__TEKS SUMBER__.
====

Di antara dua benteng ada empat saluran air sungai. Beberapa kapal berbadan rendah
dan lebar serta beratap kaca tembus pandang saling datang dan kembali memutar
haluan. Tas hitam beroda dua aku tarik dengan tangan kanan dan sering
melompat-lompat di antara bukit-bukit batu jalanan. Sesekali berhenti dan
mengamati bangunan-bangunan yang agak miring ke kanan atau ke kiri, bangunan-bangunan
tembok dengan ruas-ruas dari bahan kayu coklat atau hitam. Mirip manusia kurus
yang terlihat tulang rusuknya. Atap rumah-rumah itu dibiarkan tampak antik,
juga ranting-ranting pohon tanpa bunga. Akarnya menjalar ke mana-mana, bak
cumi-cumi siap menerkam mangsa.
Ada
sebuah rumah bertingkat dari kayu di pinggir sungai. Pada bagian bawah dan
teras disulap menjadi restoran. Kami agak lama terdiam membayangkan keunikan
estetika restoran. Restoran itu dipoles dengan bunga warna-warni di pot yang digantung
di setiap sudut dan di luar jendela. Mungkin pemiliknya pemuja romantisme
klasik. Maka didirikanlah sebuah gubuk panjang di atas sungai. Arus air
berputar mengelilingi setiap pilar penyangga. Dari hari ke bulan dan ke tahun
selalu sama. Pilar hitam itu sudah berjaket lumut hijau. Arus gemericik bak air
terjun di tengah kota. Dari belakang, sebuah kapal pesiar bergerak lunglai,
melawan arus sungai. Kapal terhalang pada tanggul sungai. Akan jumping-kah
kapal itu? Tidak. Di samping kanan ada lorong sebesar kapal. Kapal masuk dan
mengeram beberapa menit. Kemudian pintu air sungai di belakang menutup sendiri.

====

__DATA YANG DIBERIKAN__.
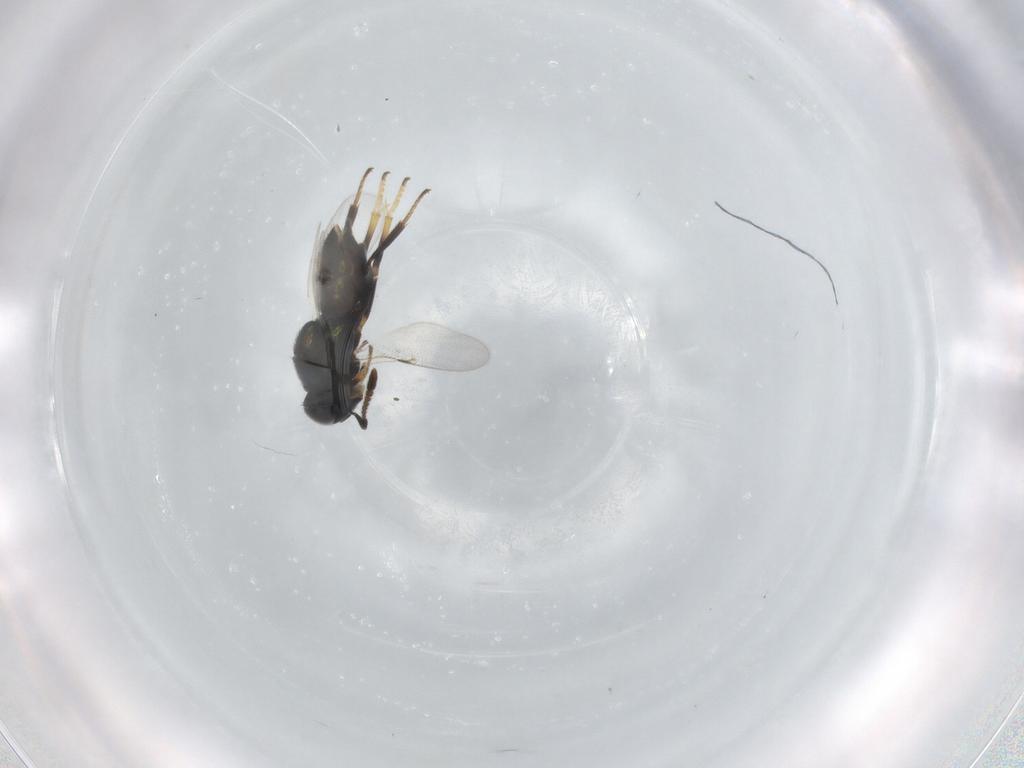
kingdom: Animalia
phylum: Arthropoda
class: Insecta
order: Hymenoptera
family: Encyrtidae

====

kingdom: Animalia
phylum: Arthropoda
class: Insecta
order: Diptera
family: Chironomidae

====

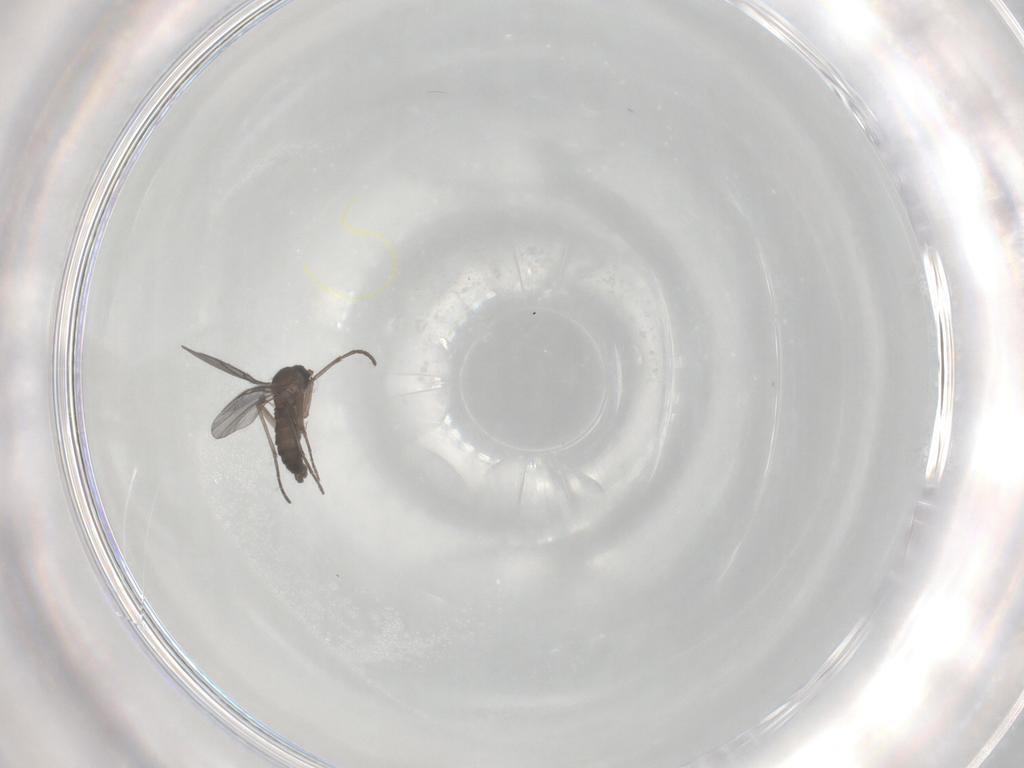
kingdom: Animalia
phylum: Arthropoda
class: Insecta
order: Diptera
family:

====

__TUGAS YANG DIKERJAKAN__.
1. Menurut teks sumber, mengapa sebuah gubuk panjang didirikan di atas sungai? Jawab dalam satu sampai tiga kalimat.
2. Sebutkan semua perbandingan dalam teks sumber yang memakai kata "mirip" atau "bak", beserta hal yang dibandingkan.
3. Tolong lanjutkan teks sumber tentang kapal pesiar di sungai itu, mulai setelah kalimat terakhirnya.
Data ini tidak berhubungan dengan teks sumber.

__JAWABAN LATIHAN__.
1. Gubuk panjang itu didirikan di atas sungai karena pemilik restoran tersebut mungkin seorang pemuja romantisme klasik.

2.
- Bangunan-bangunan tembok dengan ruas-ruas kayu coklat atau hitam mirip manusia kurus yang terlihat tulang rusuknya.
- Akar pohon yang menjalar ke mana-mana bak cumi-cumi siap menerkam mangsa.
- Arus yang gemericik bak air terjun di tengah kota.

3.
Secara perlahan, pintu air bagian depan mengirim air beraturan. Kapal itu
tersentak naik setinggi tiga meter. Sejajar dengan permukaan pagar di tanah dan
dengan batas ketinggian air di depan. Setelah permukaan air di lorong itu
dengan di sungai bagian depan sama tingginya. Pintu air di bagian depan terbuka
perlahan. Kapal meloncak kegirangan dan membelah sungai yang dipenuhi guguran
daun-daun kuning.
Para
pejalan dan penikmat keindahan makin bergerak. Dari satu gang yang sempit ke
jalan yang longgar atau sebaliknya. Atau ada yang selalu suka meniti gang-gang
yang sempit. Mereka bernapas seperti diapit dua bukit. Ketika sampai di pusat
keramaian. Aku melihat ada mainan ayunan anak-anak yang berputar dengan iringan
musik piano otomatis. Ada yang berbentuk gajah, kuda dan sepeda motor. Mainan
itu berputar pelan dan beberapa anak kecil duduk mengendarai sendiri. Tak jauh
dari situ, berdiri meja-meja penuh buku bekas. Segera aku dan istri berunding
bilateral tentang pembagian tugas dan kesenangan. Satu jam kami berpisah
mencari kesenangan masing-masing dan kami akan bertemu kembali di sebuah meja
buku loakan itu. Kesenangan tidak harus dipersamakan secara paksa. Apalagi
dimatikan. Tapi kesenangan yang berbeda itu harus tetap diberi kelonggaran hak
hidup, agar masing-masing menemukan kepuasannya. Istriku terbenam di antara berjubelnya
orang dan pertokoan, sementara mataku meruncing memeriksa setiap buku di dasaran.
Pucat pasi wajah ini, semua berbahasa Perancis. Takluk tak berkutik. Aku tak
mengerti bahasa Perancis. Ada buku bergambar Victor Hugo. Ada juga buku
Napoleon yang gambar di sampul depan terpampang wajah dengan bibir digincu
merah. Topinya hitam seperti milik cowboy terbalik arah. Ah, aku segera
hengkang dari kerumunan orang-orang itu.
Di
antara deretan toko ada terselip tulisan: LIBRAIRIE. Ternyata itu toko
buku, yang mirip dengan bahasa Inggris Library. Sama saja toko buku itu
hanya menjual buku bahasa Perancis. Namun di depan toko cukup menghiburku,
karena ada meja panjang memajang berbagai kartu pos. Pertama aku temukan gambar
Tolstoi berjenggot putih lebat sambil memanggul ransel dan bertopi serta
memegang tongkat. Mirip pertapa di Himalaya. Beberapa lembar kartu pos aku
pungut.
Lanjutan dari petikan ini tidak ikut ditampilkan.